── Data listing

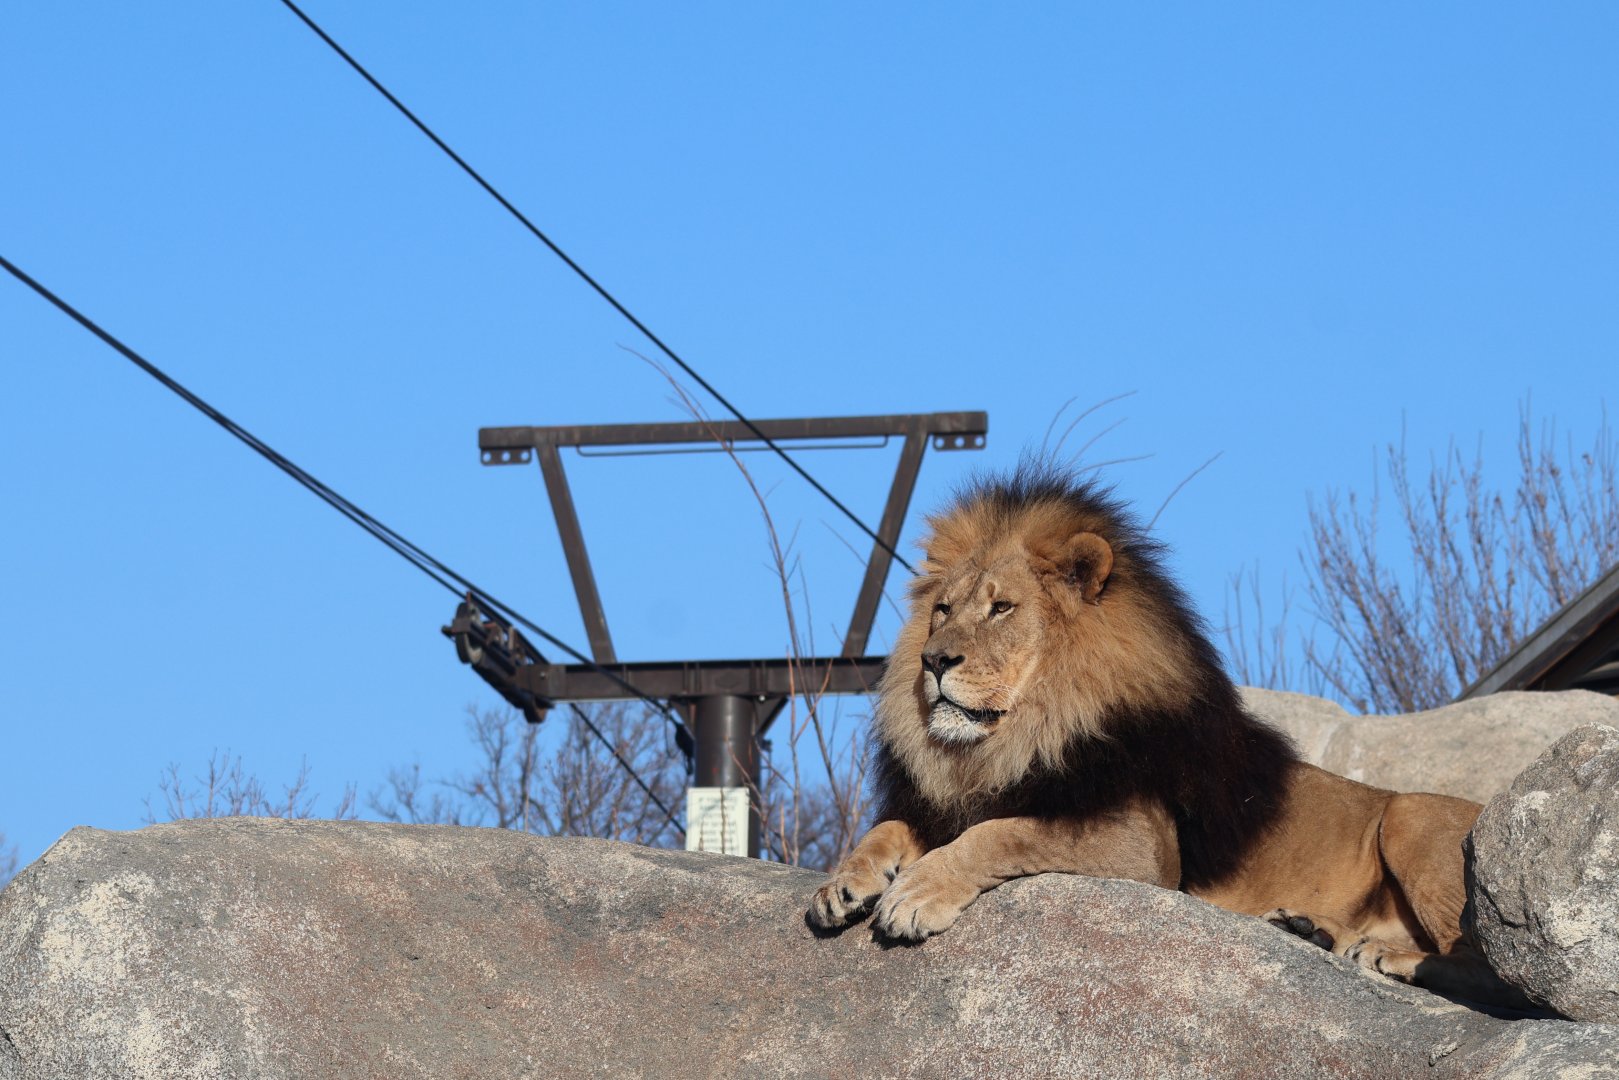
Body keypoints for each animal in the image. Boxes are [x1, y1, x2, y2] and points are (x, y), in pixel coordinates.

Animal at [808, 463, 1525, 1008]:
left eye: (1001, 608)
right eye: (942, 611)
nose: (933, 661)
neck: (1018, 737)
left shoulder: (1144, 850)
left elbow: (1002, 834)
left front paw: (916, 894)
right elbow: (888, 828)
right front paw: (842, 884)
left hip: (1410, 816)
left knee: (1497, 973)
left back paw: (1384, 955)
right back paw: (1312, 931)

────
── Data listing

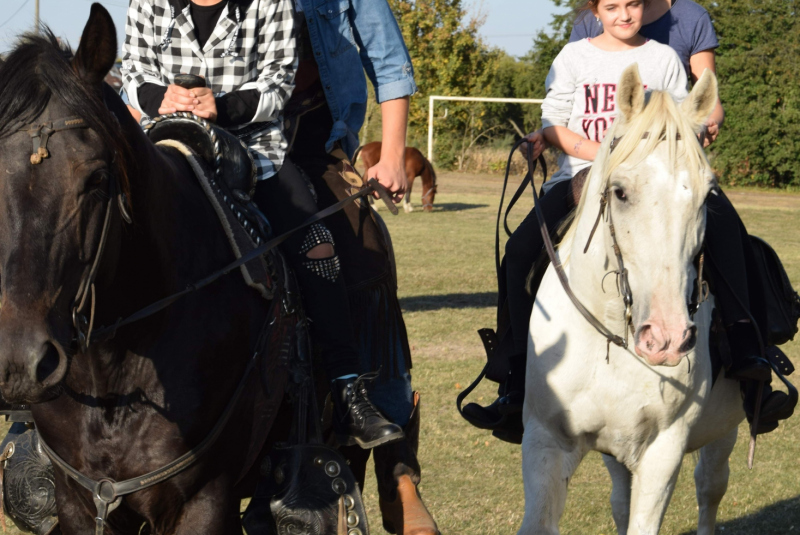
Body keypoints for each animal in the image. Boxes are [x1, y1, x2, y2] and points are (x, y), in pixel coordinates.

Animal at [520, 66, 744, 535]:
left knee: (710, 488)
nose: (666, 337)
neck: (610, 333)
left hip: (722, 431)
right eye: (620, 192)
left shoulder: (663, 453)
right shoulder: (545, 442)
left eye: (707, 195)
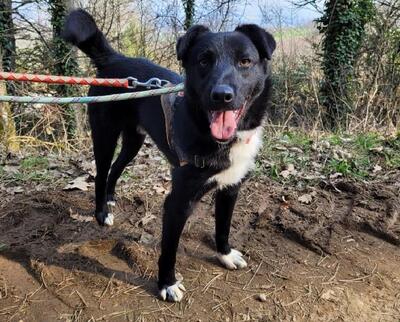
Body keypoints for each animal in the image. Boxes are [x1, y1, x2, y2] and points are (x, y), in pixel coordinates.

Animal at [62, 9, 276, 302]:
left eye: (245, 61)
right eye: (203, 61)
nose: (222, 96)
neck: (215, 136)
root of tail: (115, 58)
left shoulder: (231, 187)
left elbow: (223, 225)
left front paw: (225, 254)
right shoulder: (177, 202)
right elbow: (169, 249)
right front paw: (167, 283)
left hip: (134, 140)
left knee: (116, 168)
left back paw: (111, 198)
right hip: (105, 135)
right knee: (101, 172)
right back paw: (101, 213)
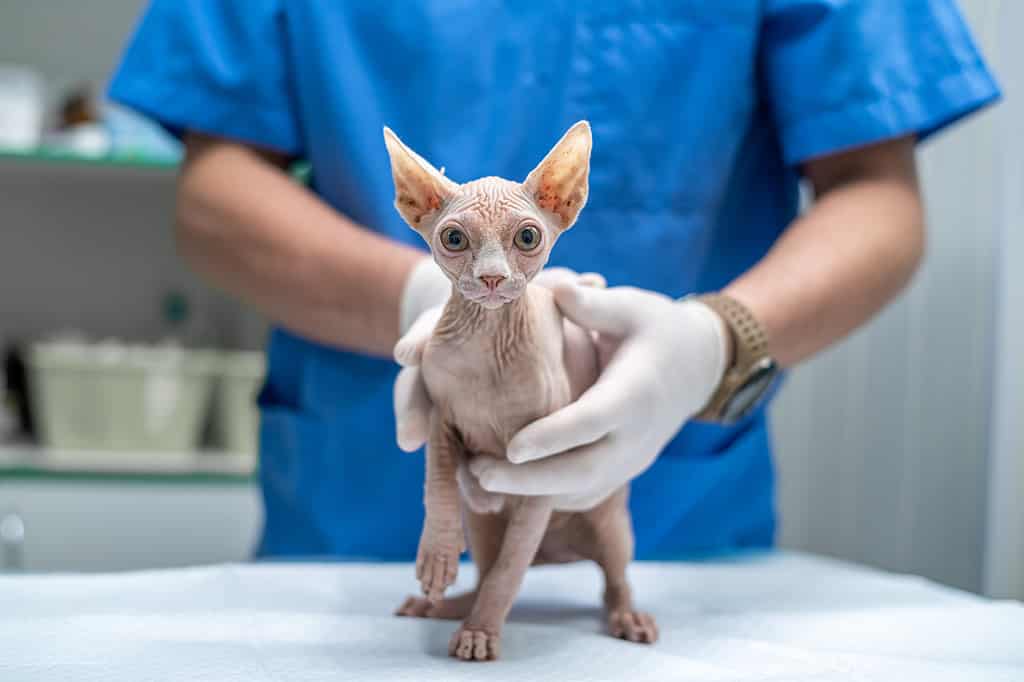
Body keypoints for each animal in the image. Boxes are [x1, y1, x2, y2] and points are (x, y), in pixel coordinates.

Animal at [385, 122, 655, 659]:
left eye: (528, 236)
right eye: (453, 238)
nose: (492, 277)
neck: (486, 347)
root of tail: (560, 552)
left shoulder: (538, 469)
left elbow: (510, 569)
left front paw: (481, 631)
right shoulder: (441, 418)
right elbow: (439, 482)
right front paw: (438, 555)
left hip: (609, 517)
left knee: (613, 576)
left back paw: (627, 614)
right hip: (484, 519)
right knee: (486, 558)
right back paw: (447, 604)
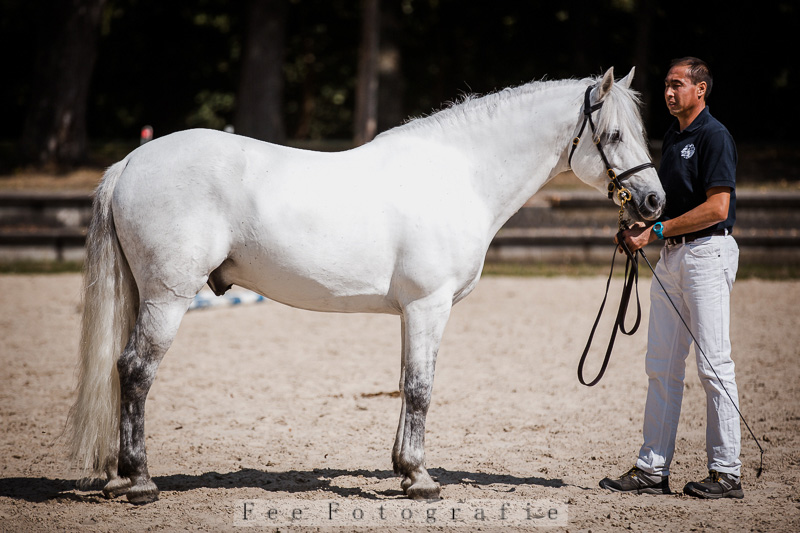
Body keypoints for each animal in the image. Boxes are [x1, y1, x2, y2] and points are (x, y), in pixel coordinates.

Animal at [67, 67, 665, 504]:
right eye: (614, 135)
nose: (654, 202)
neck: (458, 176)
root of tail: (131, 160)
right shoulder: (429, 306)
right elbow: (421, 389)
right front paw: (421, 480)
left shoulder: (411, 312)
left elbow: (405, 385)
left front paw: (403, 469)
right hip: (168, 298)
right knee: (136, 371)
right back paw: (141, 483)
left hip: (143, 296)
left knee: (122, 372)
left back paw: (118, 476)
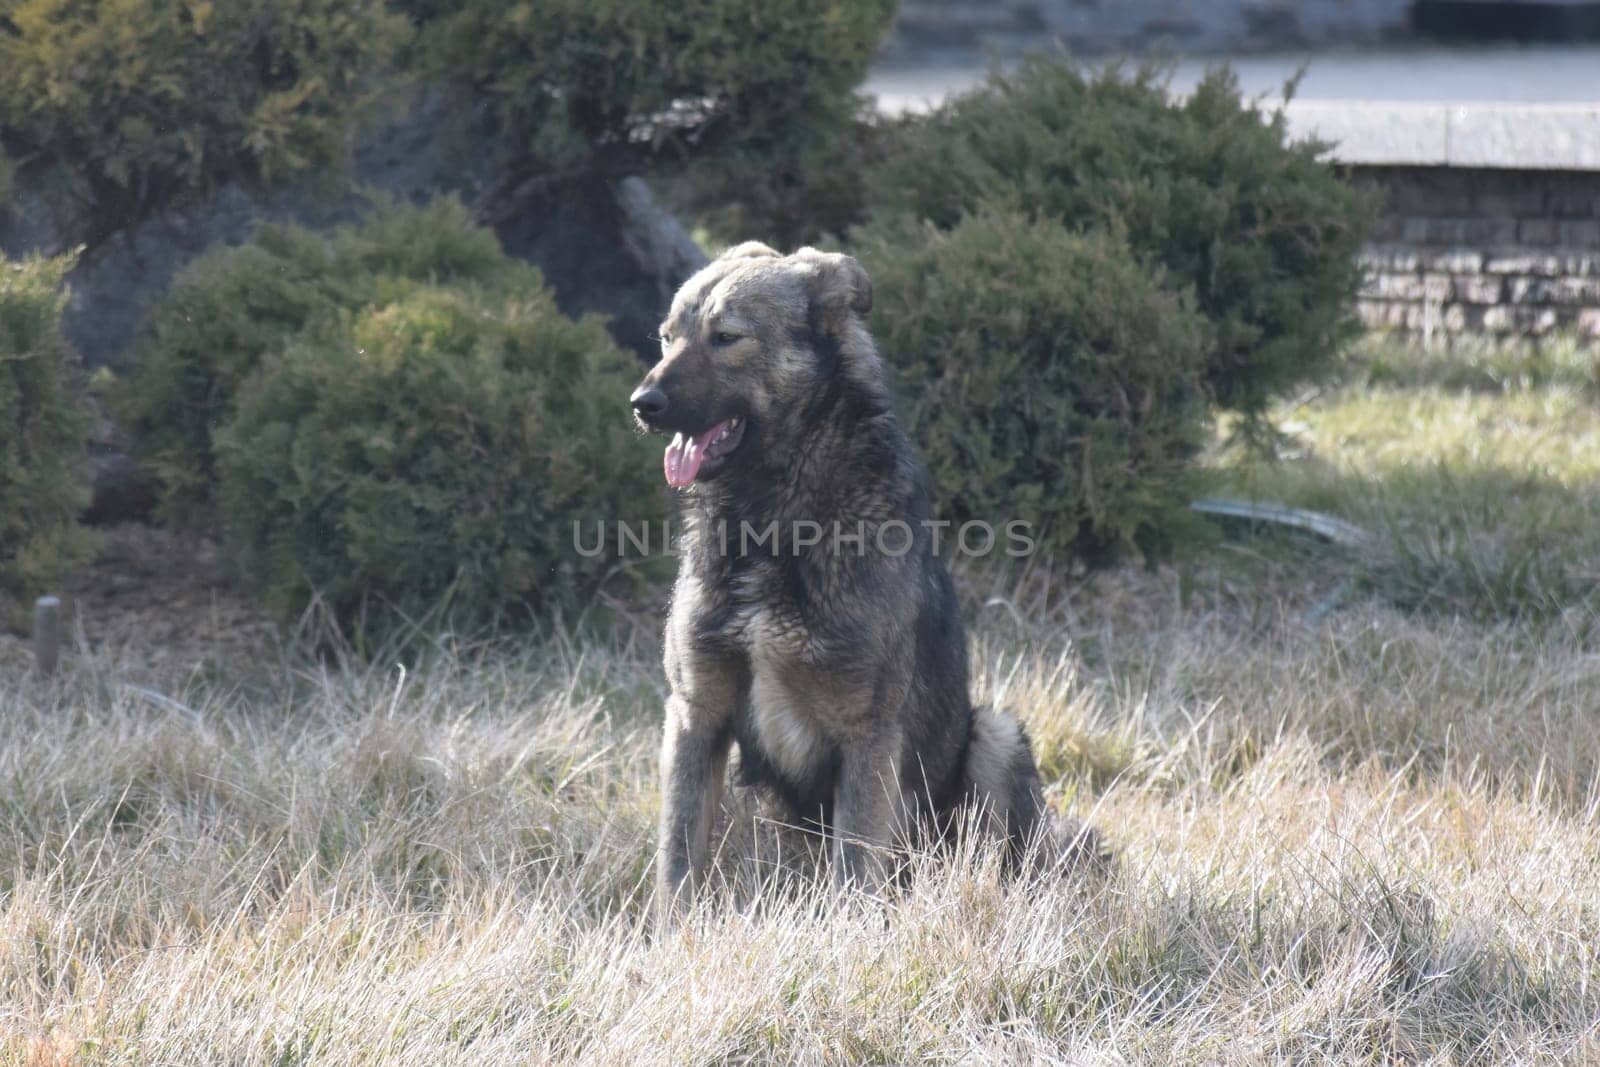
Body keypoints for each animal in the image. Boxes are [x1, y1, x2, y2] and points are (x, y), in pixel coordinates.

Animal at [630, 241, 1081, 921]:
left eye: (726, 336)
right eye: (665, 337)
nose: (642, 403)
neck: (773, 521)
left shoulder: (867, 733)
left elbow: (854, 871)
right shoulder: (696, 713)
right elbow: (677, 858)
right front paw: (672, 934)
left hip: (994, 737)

────
── Data listing

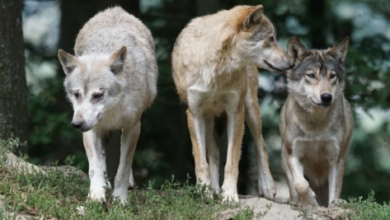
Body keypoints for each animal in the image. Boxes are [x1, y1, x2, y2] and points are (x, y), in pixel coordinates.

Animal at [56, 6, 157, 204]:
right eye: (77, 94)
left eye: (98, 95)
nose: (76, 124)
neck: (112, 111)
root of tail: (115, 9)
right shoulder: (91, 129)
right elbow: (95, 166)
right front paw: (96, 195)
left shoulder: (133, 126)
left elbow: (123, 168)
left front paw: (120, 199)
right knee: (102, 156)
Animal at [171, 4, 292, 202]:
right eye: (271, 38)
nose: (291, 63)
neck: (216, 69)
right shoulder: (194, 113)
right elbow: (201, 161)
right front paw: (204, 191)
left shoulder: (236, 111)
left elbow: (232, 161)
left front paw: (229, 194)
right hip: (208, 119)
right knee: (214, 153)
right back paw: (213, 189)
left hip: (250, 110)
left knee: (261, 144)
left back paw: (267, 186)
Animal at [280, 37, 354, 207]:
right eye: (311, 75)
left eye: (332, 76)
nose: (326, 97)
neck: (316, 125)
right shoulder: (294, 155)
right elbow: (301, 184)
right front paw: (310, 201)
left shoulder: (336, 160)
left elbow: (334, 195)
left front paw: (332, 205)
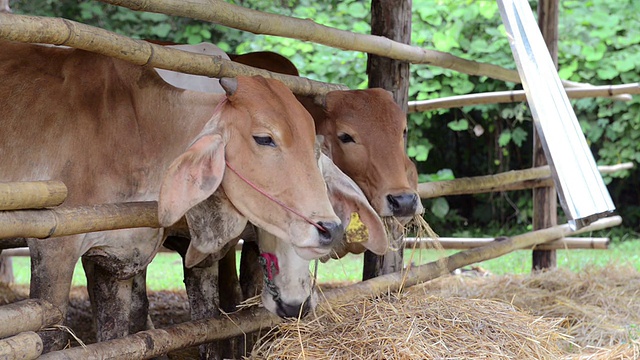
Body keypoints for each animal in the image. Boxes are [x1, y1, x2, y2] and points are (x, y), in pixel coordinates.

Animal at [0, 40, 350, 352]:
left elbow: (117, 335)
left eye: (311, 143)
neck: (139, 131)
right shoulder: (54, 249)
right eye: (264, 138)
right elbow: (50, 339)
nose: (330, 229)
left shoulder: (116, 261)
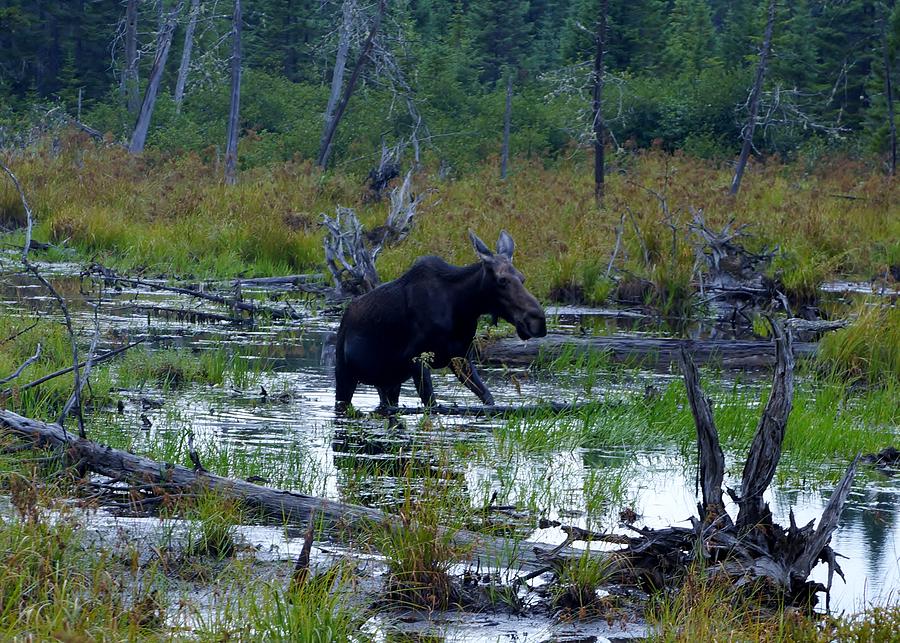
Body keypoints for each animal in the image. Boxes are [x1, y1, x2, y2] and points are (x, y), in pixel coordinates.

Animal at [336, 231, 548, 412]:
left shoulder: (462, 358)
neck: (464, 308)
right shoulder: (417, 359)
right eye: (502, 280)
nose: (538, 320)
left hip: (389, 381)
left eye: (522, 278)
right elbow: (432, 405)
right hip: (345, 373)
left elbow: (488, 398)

────

**What you need to do**
The lines to copy are those above that contain "back".

**Solution**
left back paw: (1384, 955)
right back paw: (1312, 931)
left back paw: (111, 198)
right back paw: (101, 213)
left back paw: (627, 614)
right back paw: (447, 604)
right back paw: (141, 483)
left back paw: (118, 476)
right back paw: (213, 189)
left back paw: (267, 186)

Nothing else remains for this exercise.